Evidence from USAID's partnerships globally demonstrates that
alliances work best and have the greatest development impact when they
are premised on the notions of shared interests, shared value, and
shared risks and rewards. USAID seeks to partner with companies that
are committed to shared value; such companies recognize there is a
competitive advantage to creating business innovations that address
society's needs and challenges. By forming strategic partnerships with
USAID, companies can share the risks of investing in key emerging
markets like Central America, while contributing to improved social and
economic outcomes in the communities where they operate. USAID will
continue to serve as a catalyst for private sector and non-USG
investments leveraging the significant support the USG is making in
Central America.
__________
Daniel Runde's Response to Questions Submitted by Senator Kaine
Question. From a public-private partnership standpoint and in your
professional opinion, how can the U.S. government best leverage
significant investments like this and expand it through this
cooperation?
Answer. Our assistance should aim to catalyze the political will
needed to spark real change that otherwise might not occur without our
persistent and focused diplomatic engagement.

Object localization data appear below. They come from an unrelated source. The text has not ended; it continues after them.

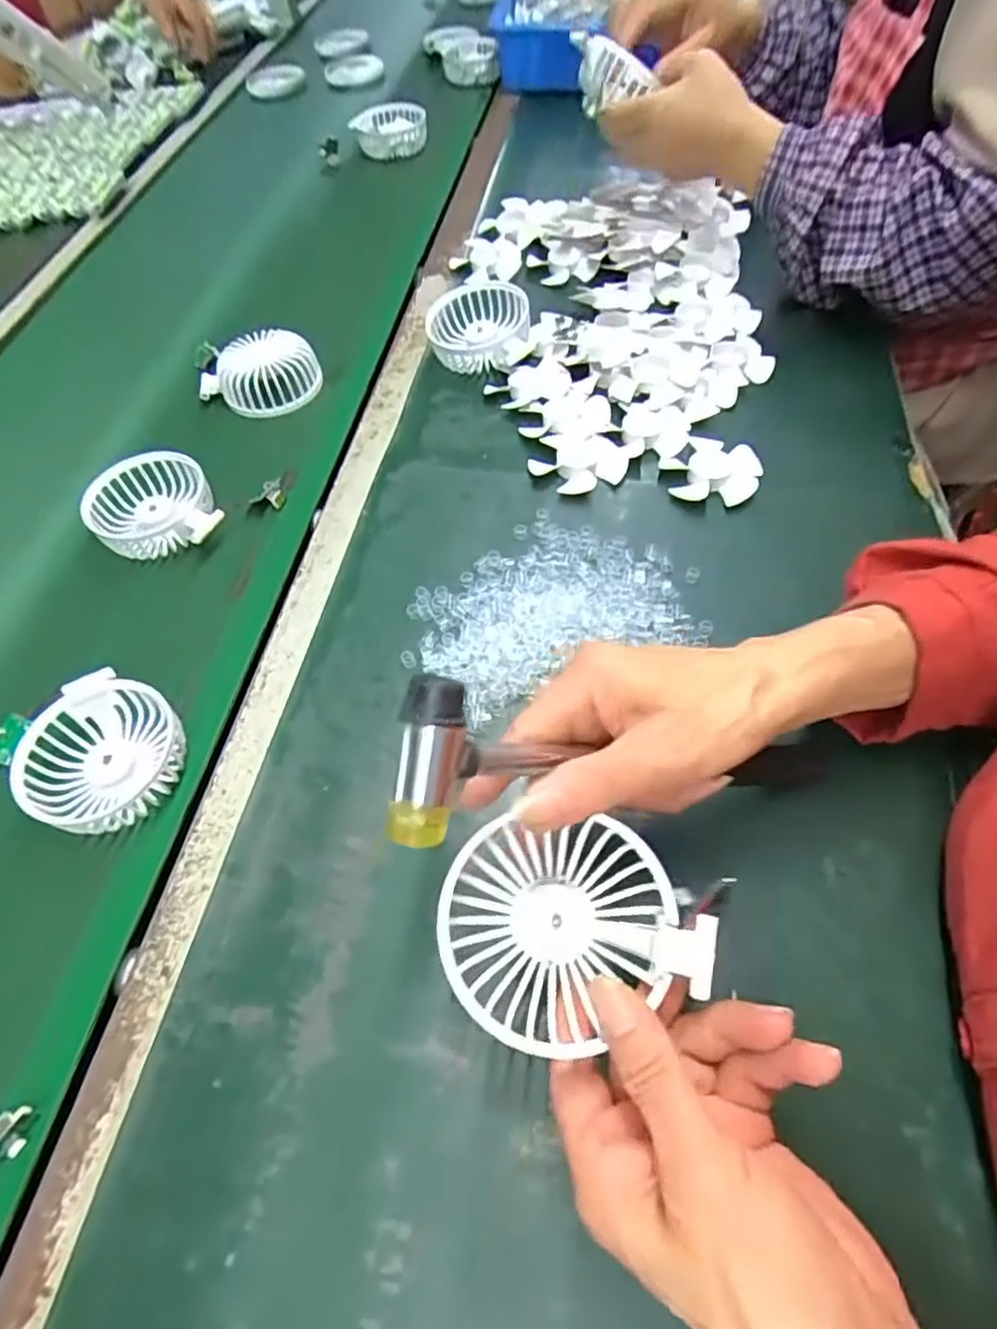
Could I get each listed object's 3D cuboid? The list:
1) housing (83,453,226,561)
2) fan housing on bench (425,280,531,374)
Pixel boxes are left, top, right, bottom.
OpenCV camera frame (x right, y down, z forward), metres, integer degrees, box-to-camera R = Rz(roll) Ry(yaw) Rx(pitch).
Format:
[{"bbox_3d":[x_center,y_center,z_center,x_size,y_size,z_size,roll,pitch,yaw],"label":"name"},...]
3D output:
[{"bbox_3d":[-0.259,-0.120,0.514,0.088,0.031,0.091,-18,58,-8],"label":"housing"},{"bbox_3d":[-0.019,-0.295,0.598,0.092,0.036,0.090,1,58,5],"label":"fan housing on bench"}]

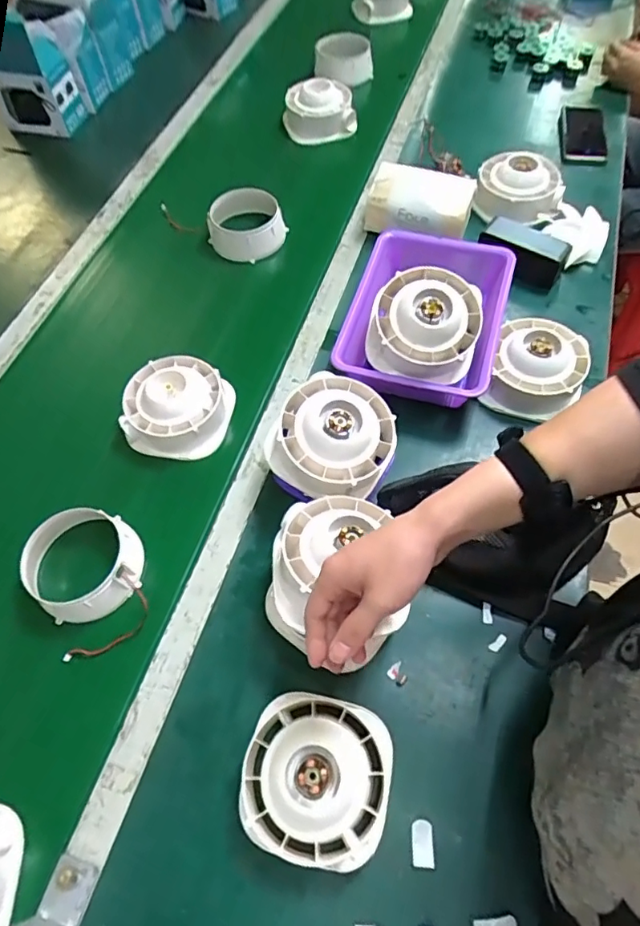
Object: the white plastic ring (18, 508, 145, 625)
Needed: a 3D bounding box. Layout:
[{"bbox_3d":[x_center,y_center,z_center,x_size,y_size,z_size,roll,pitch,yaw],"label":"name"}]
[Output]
[{"bbox_3d":[-0.271,0.117,0.613,0.123,0.063,0.113,-1,61,2],"label":"white plastic ring"}]

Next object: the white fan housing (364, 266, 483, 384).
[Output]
[{"bbox_3d":[0.131,-0.174,0.669,0.136,0.070,0.138,15,82,10],"label":"white fan housing"}]

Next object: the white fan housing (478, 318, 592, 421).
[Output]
[{"bbox_3d":[0.292,-0.131,0.708,0.115,0.067,0.133,18,63,12],"label":"white fan housing"}]

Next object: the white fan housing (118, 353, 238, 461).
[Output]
[{"bbox_3d":[-0.195,-0.084,0.714,0.134,0.064,0.128,8,62,7],"label":"white fan housing"}]

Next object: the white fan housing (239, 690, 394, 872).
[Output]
[{"bbox_3d":[-0.002,0.292,0.501,0.132,0.074,0.131,-1,61,2],"label":"white fan housing"}]

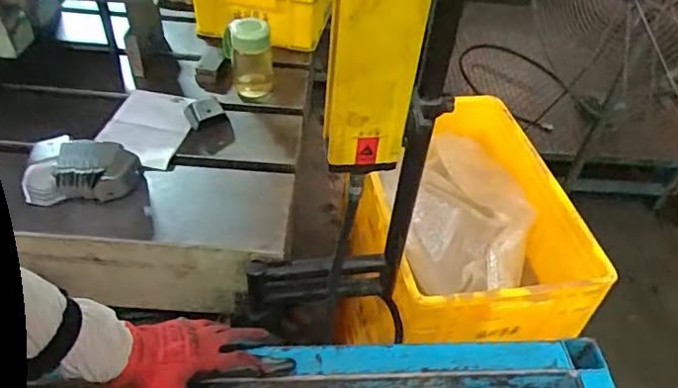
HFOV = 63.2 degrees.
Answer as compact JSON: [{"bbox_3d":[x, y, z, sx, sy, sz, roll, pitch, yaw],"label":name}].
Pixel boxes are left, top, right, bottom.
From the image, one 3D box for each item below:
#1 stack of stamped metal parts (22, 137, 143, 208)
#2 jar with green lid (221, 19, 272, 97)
[{"bbox_3d":[-0.354,-0.035,0.766,0.146,0.056,0.073,-3,44,-9],"label":"stack of stamped metal parts"},{"bbox_3d":[-0.156,-0.237,0.949,0.076,0.139,0.079,3,43,-3],"label":"jar with green lid"}]

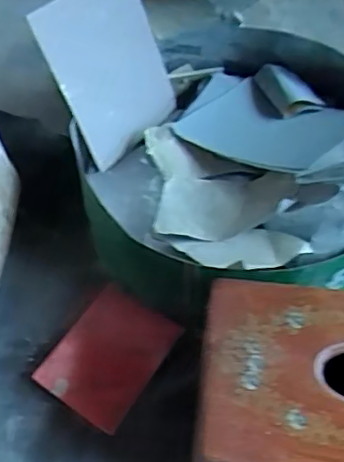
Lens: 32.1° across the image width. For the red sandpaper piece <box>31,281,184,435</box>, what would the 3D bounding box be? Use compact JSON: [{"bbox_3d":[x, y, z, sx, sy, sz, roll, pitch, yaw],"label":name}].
[{"bbox_3d":[-0.049,0.098,0.474,0.074,0.015,0.097,28,59,19],"label":"red sandpaper piece"}]

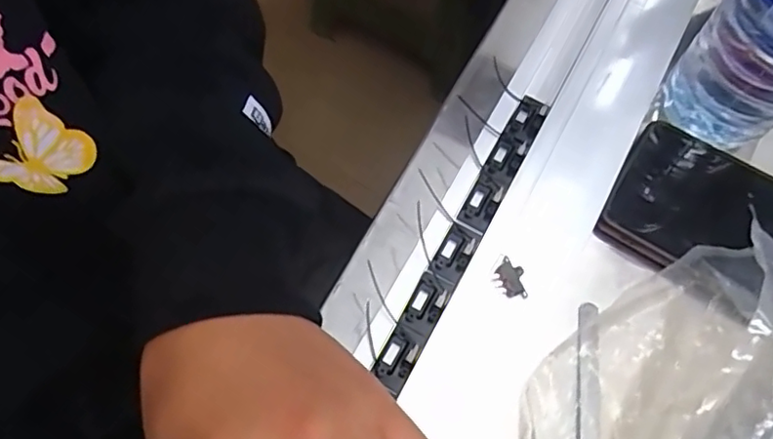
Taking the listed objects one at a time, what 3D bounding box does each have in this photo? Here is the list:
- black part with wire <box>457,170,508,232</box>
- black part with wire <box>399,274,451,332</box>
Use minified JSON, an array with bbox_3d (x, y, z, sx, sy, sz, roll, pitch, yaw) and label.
[{"bbox_3d":[0.051,-0.010,0.312,0.017,0.015,0.030,27,69,10],"label":"black part with wire"},{"bbox_3d":[0.019,0.040,0.292,0.017,0.014,0.028,26,69,10],"label":"black part with wire"}]

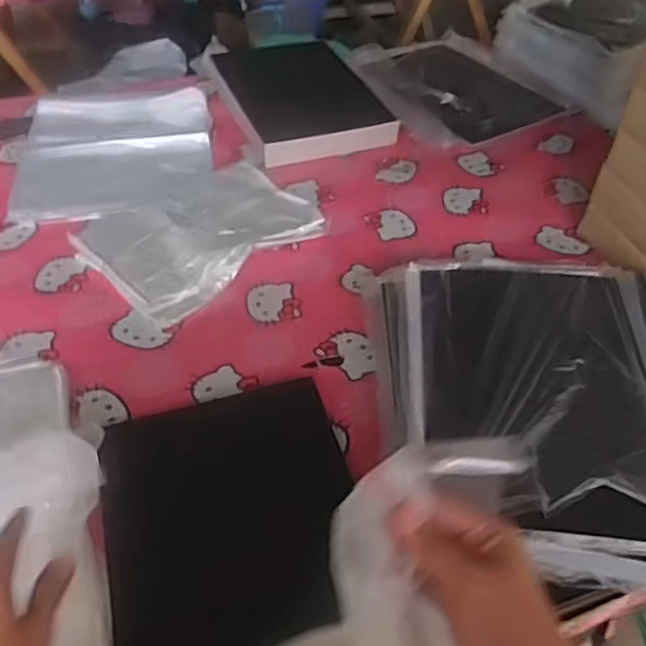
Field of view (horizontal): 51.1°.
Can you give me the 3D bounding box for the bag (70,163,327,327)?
[{"bbox_3d":[-0.184,-0.141,1.006,0.242,0.033,0.314,35,53,30],"label":"bag"}]

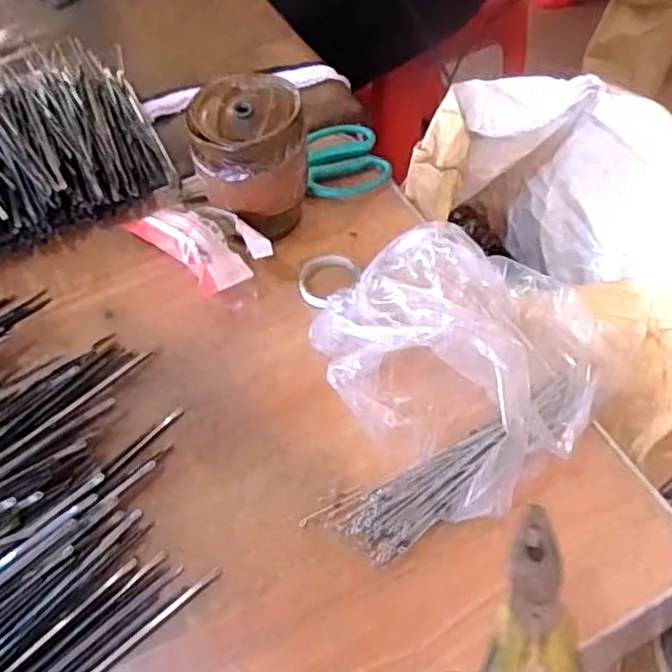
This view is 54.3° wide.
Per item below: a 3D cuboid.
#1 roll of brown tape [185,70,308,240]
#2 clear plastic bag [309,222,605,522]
[{"bbox_3d":[-0.063,-0.131,0.506,0.081,0.104,0.087,-1,54,1],"label":"roll of brown tape"},{"bbox_3d":[0.077,0.005,0.428,0.180,0.062,0.162,35,63,24],"label":"clear plastic bag"}]

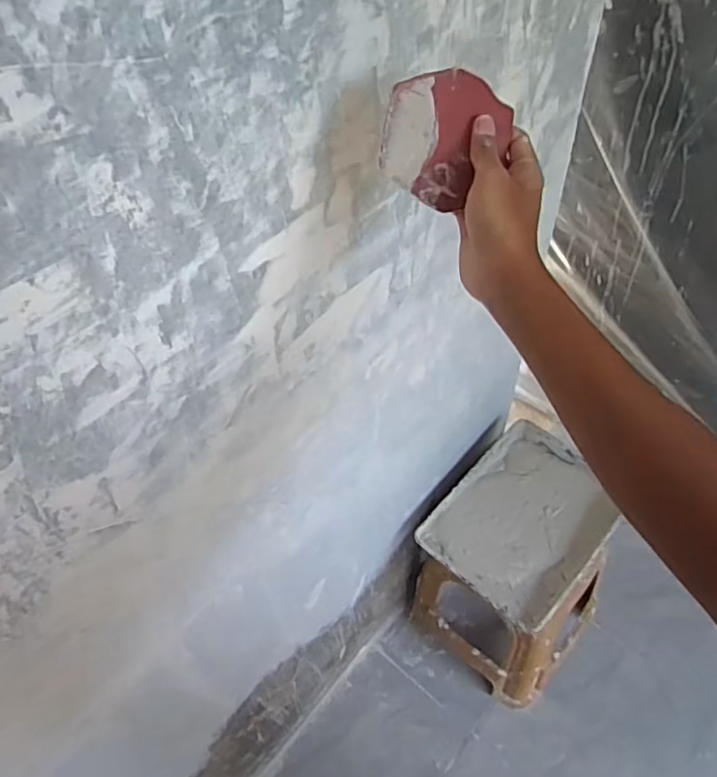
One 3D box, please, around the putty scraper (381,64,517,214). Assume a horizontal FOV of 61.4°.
[{"bbox_3d":[0.060,-0.191,0.447,0.082,0.006,0.093,35,92,-10],"label":"putty scraper"}]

One of the most important things the United States can do in the
Northern Triangle with its limited foreign assistance is to support
policies and activities that encourage higher levels of formal economic
growth. These countries need to grow at 2 or 3 percentage points more
than they currently do in order to absorb the young people that join
the workforce each year. If these young people are not absorbed into
the formal workforce, they are at a higher risk of joining a gang or
relocating to make a living. Our assistance packages are going to be no
more than $200 million per country and far less than 1% of the GNP of
each of the three countries. We cannot change their economies on our
own. We should take advice from and partner with the local private
sectors and local chambers of commerce. We should use our assistance
dollars to support reformers within government-both at a sub-national
and national level. Each of these countries has leaders in its civil
society and faith-based sectors who have impactful ideas about ways to
encourage alternatives to violence-ridden lifestyles.
But this won't happen if these countries do not tackle the serious
corruption and security issues they suffer from; our assistance dollars
can help with these challenges.
We should use these resources to focus on addressing the root
causes that lead people to leave the region. These issues are extremely
high levels of violence and low levels of formal economic opportunity.
Combatting these fundamental issues requires strategically investing
resources over the long-term to improve public administration, tax
collection, and governance.
Private sector investors rely on stable governments and capable
administrations when investing; the United States can help to build
this environment. If the United States wants to enable an environment
for private financing, it should make a multi-year commitment of its
own to work on the ins and outs of good governance that will set the
stage for later growth. In order to measure and demonstrate progress in
these areas, a set of metrics between the different branches of
government on issues such as unaccompanied minors, tax collection, and
murder should be centralized. This will allow for a common
understanding of progress and challenges that remain, which will also
give investors a more realistic picture of opportunities in the region.